■ Problem description: Copy out the entire listing below exactly, but without its pictures.

(Supplied data)

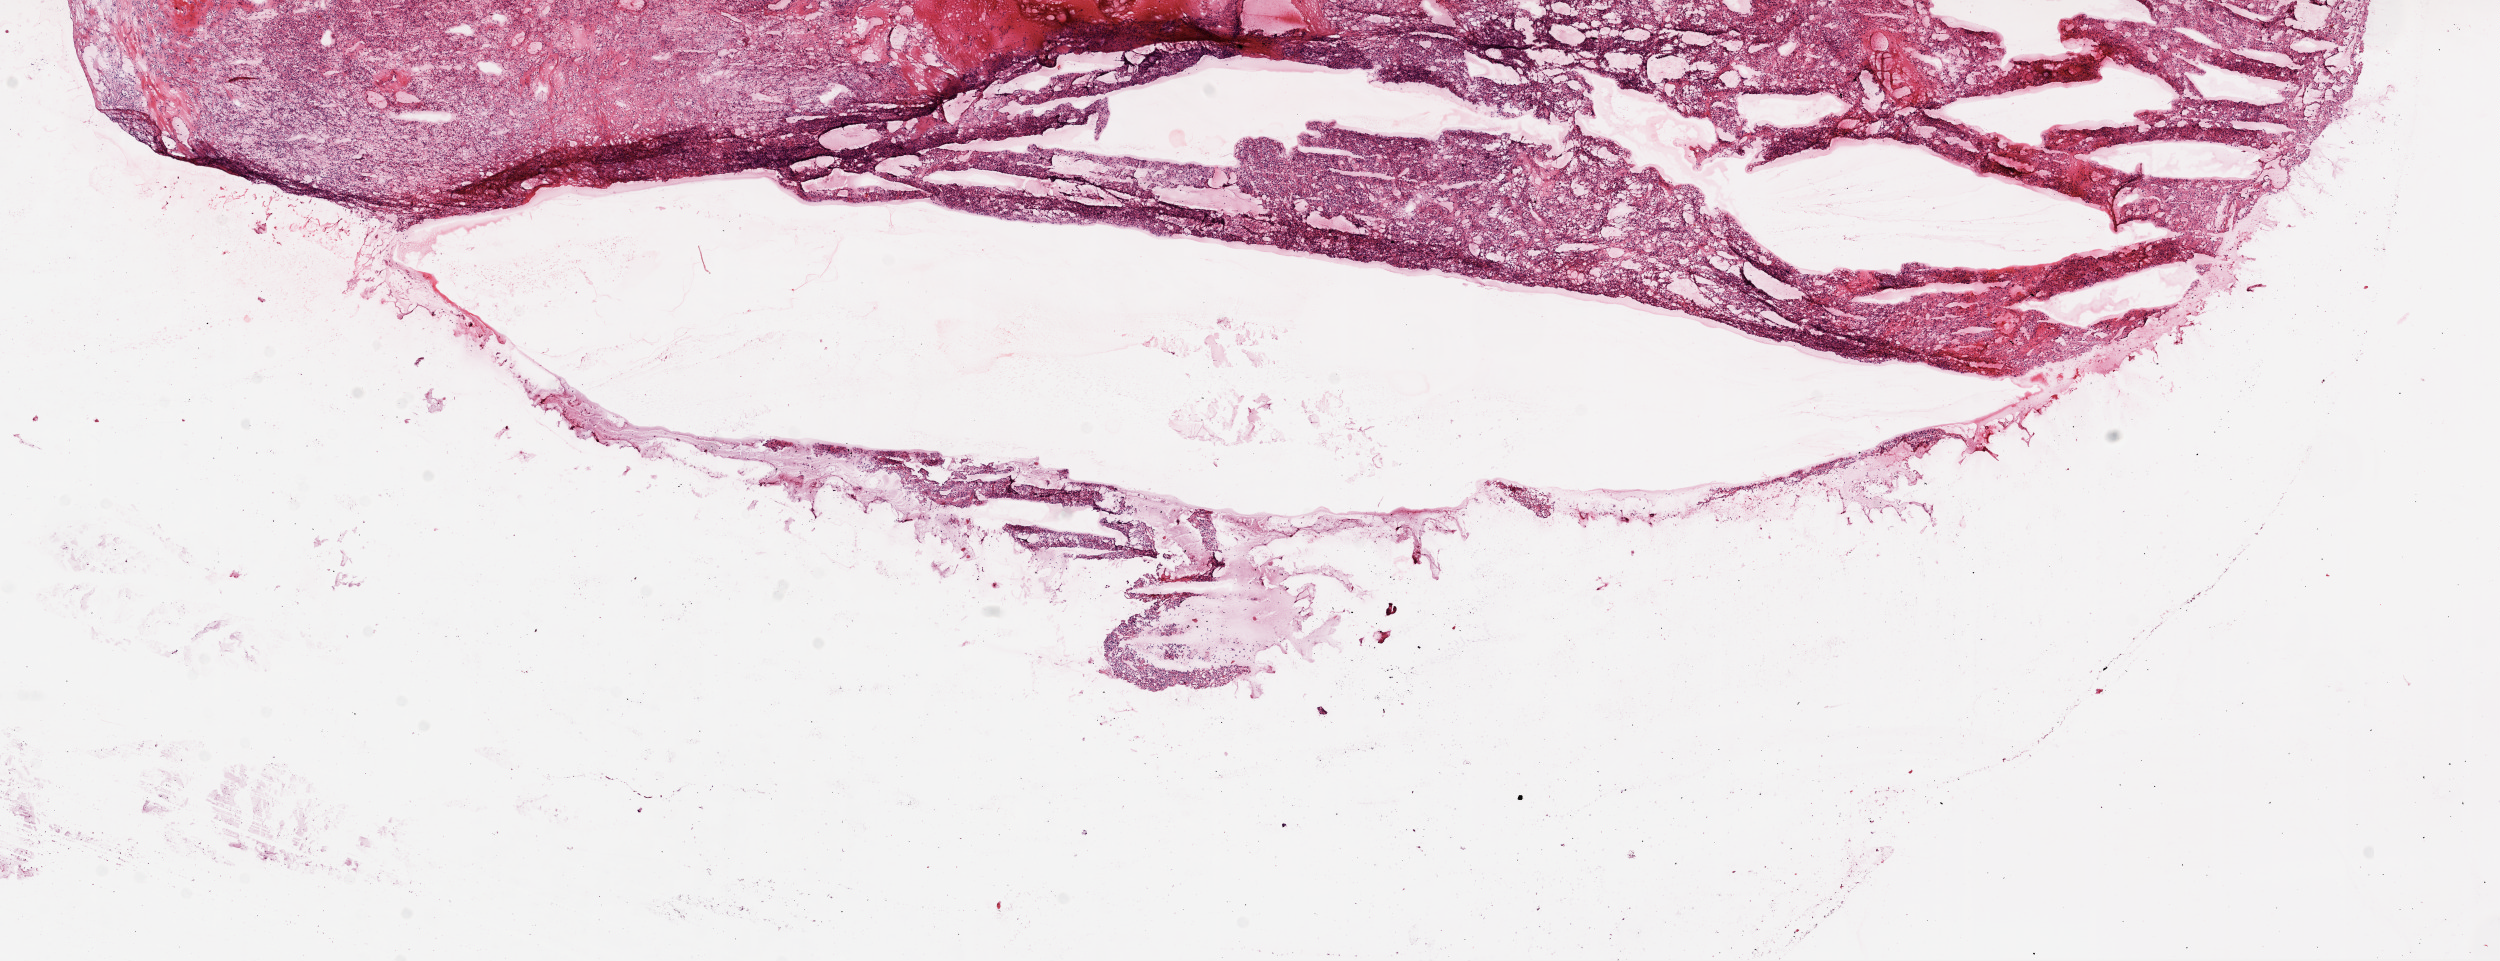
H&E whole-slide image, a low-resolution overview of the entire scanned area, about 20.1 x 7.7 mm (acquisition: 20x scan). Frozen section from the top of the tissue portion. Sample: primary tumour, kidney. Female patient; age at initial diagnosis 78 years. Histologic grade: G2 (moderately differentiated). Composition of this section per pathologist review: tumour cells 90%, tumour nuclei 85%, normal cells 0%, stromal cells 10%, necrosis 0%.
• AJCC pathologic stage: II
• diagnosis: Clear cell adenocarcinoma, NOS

(End Supplied data)

■ Answer for this exercise:
H&E whole-slide image, a low-resolution overview of the entire scanned area, about 20.1 x 7.7 mm (acquisition: 20x scan). Frozen section from the top of the tissue portion. Sample: primary tumour, kidney. Female patient; age at initial diagnosis 78 years. Histologic grade: G2 (moderately differentiated). Composition of this section per pathologist review: tumour cells 90%, tumour nuclei 85%, normal cells 0%, stromal cells 10%, necrosis 0%.
• AJCC pathologic stage: II
• diagnosis: Clear cell adenocarcinoma, NOS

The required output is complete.